— OBJECTIF DE L'EXERCICE —
D'après l'extrait consacré au roman « Ordure », où Sloper travaillait-il avant de devenir agent d'entretien ?

— EXTRAIT DU TEXTE —

—————

Vous avez envie de lire un bref roman de 112 pages, un roman underground américain, à contre courant, un bijou étonnant et novateur dans la noirceur absolue, en détail et sans détour ?
D’une lecture saisissante, troublante, inconfortable et de découvrir un héros de roman d’une espèce singulière, absolument solitaire, qui ne touche personne, ne parle à personne et dont l’existence est d’une froideur implacable, mais dont on accompagne, presque malgré soi, la descente aux enfers ou au vide ordure ?
Quidam éditeur vous offre ça sur un plateau, en ce joli mois de janvier en publiant un très court roman américain publié il y a quelques années, devenu une légende urbaine, de bouche à oreille, pour les passionnés de romans différents, divergents et horrifiants, enfin traduit en français par Stéphane Vanderhaegue.
C’est grâce à Gordon Lish, grand déceleur de talents littéraire masqués, qu’Eugene Marten a pu voir Ordure publié en 2008 aux Etats-Unis. D’abord refusé partout, ce récit a grâce à cela acquis une réelle notoriété pour tous les lecteurs de textes subversifs, à se passer de main en main, sous le manteau.
Ordure : une légende américaine enfin traduite en français
Le héros de ce livre, c’est Sloper. On le suit, à la troisième personne, mais c’est par ses yeux qu’on regarde le monde, dans un entre-deux mondes rempli d’ordures, de silences, d’incommunicabilités, d’ellipses, de descriptions cliniques et froides.
Son corps, grand et massif, laissait présager une force prodigieuse mais Sloper refusait les obligations que cela semblait conférer, comme certains tempéraments refusent d’endosser une beauté physique. Lorsque les agents de sécurité apprécièrent cette réticence à sa juste valeur, ils n’eurent plus peur de lui. Ils lui en faisaient parfois voir de toutes les couleurs au moment de lui donner ses clés, quand il prenait son service.
« Ordure », Eugene Marten
Sloper est agent d’entretien dans un immeuble de bureaux situé au coeur d’une ville américaine. C’est un être singulier. Dans tous les sens du terme.
Avant d’être agent d’entretien, Sloper a travaillé à la morgue. La mort, les ambiances putrides, morbides mais à observer d’un regard acéré et cisailleur, il connaît.
Désormais, il est un de ces invisibles qui nettoient nos déchets. Il collecte, nettoie, vide les poubelles et garde les restes de repas, tout ce qui n’a pas été entièrement consommé et a été jeté pour se nourrir. Un soir, qui aurait dû ressembler à un autre, Sloper balance un sac poubelle dans un conteneur et il constate que le vide-ordures est obstrué.
Il découvre alors le cadavre nu d’une employée. Contre toute attente, il ramène le corps chez lui, dans la cave de la maison de sa mère, qu’il ne voit jamais, même pour lui payer son loyer, glissé sous la porte.

—————

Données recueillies
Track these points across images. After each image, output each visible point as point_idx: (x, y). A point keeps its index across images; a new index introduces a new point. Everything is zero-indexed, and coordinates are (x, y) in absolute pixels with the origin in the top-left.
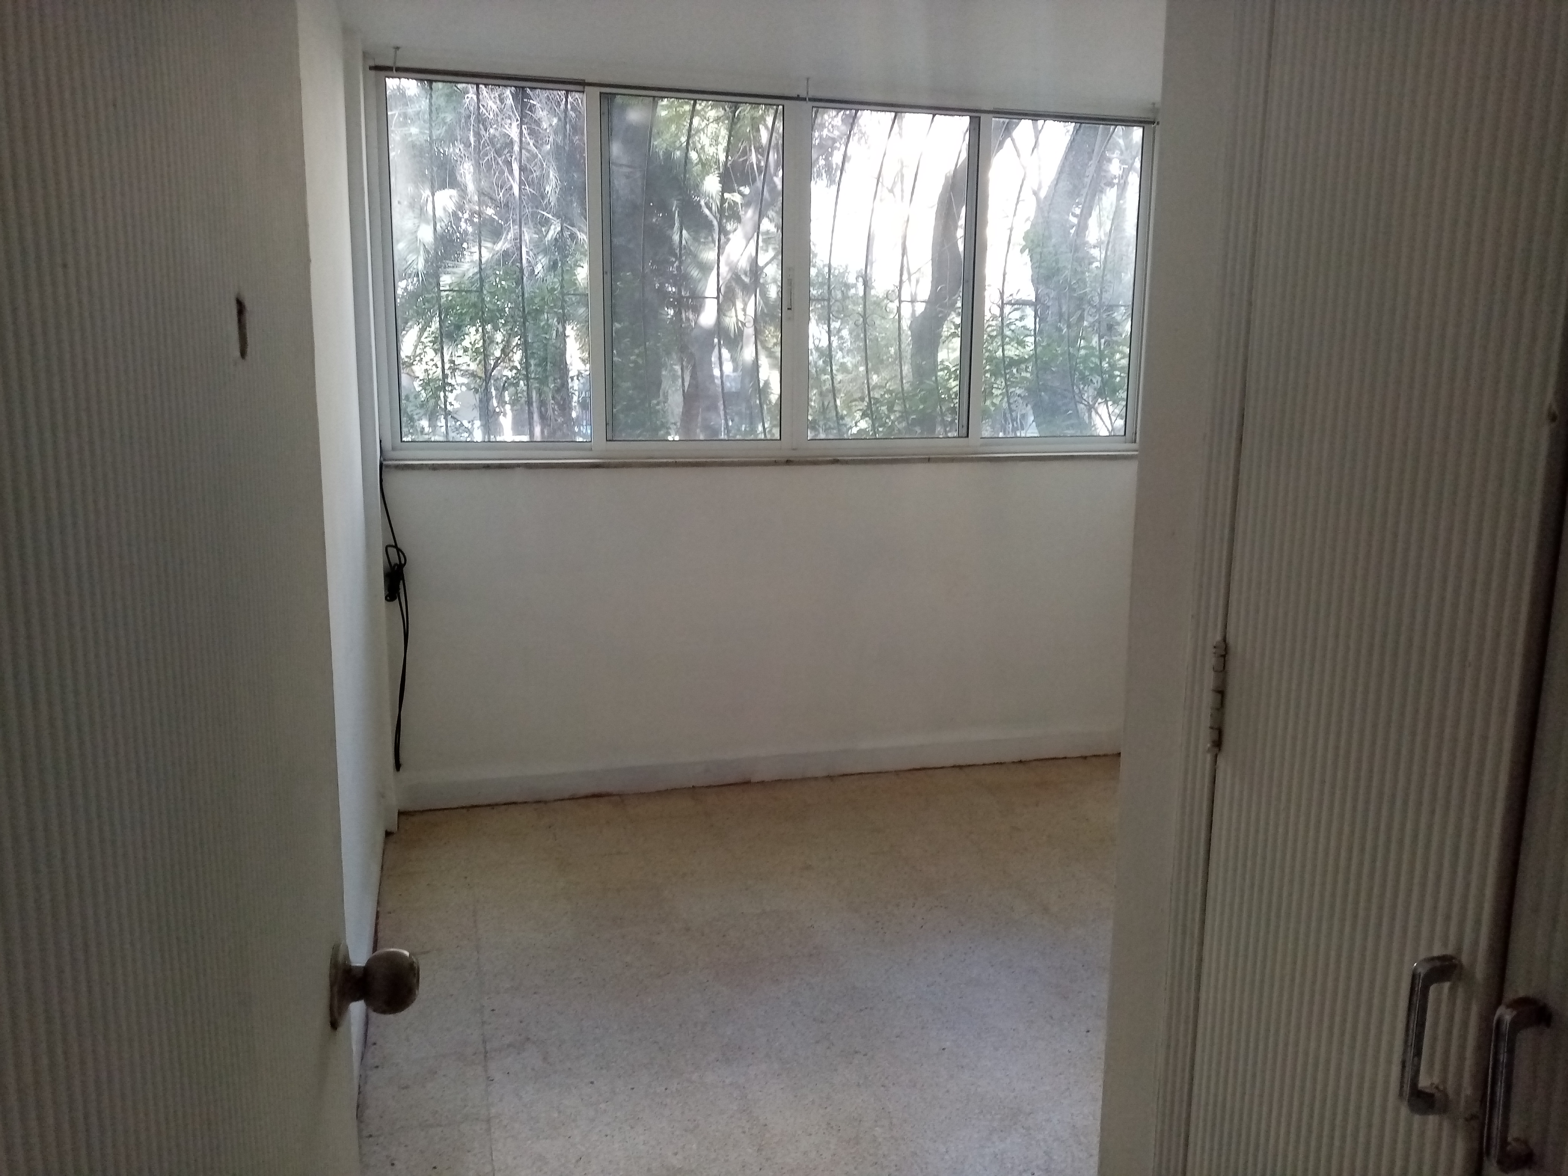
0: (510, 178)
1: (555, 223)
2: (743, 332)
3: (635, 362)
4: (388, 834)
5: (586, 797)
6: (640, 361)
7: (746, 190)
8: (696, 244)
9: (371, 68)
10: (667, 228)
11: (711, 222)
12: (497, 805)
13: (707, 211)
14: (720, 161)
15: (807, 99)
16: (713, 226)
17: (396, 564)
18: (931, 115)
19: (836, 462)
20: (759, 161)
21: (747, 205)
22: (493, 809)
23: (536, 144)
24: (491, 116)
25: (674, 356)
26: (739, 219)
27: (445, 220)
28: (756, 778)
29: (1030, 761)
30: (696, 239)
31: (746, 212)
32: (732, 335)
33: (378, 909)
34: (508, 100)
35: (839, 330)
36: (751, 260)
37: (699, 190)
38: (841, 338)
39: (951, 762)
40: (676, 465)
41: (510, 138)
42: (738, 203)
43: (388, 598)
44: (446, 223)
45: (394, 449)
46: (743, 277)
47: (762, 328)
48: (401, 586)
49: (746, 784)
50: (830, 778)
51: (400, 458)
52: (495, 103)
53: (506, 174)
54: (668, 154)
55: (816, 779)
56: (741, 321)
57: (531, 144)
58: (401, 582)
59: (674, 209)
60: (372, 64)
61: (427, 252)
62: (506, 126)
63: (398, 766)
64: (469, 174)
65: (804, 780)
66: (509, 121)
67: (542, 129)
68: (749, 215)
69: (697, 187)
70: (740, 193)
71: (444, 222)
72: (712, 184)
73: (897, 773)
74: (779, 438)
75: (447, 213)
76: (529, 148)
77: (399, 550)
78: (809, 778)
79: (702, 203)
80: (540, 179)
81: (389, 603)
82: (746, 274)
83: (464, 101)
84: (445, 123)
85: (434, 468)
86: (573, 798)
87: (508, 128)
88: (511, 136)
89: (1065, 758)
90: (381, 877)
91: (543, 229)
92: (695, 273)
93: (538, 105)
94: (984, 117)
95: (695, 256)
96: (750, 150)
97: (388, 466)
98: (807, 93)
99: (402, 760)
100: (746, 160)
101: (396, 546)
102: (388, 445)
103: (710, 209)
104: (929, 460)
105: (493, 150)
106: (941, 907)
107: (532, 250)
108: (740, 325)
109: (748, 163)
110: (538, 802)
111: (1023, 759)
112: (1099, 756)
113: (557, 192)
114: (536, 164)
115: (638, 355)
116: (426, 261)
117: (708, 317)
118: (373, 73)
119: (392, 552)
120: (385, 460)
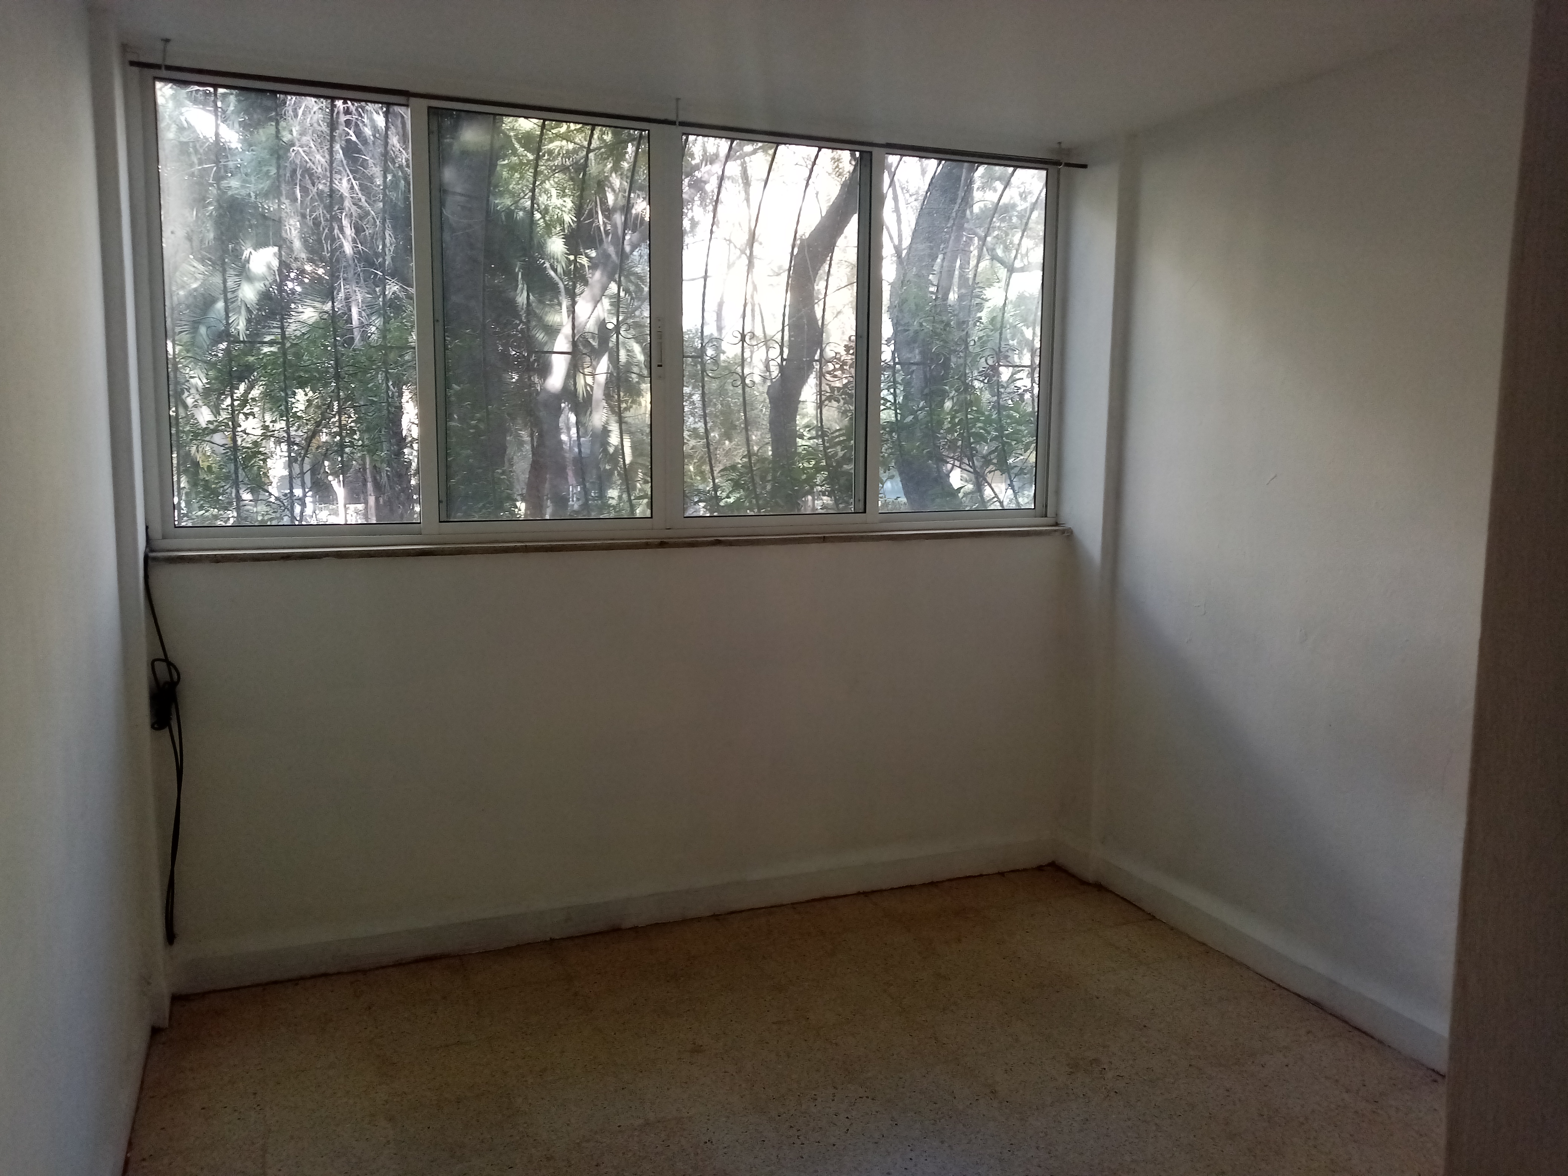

—————

— RÉSULTAT OBTENU —
Il travaillait à la morgue.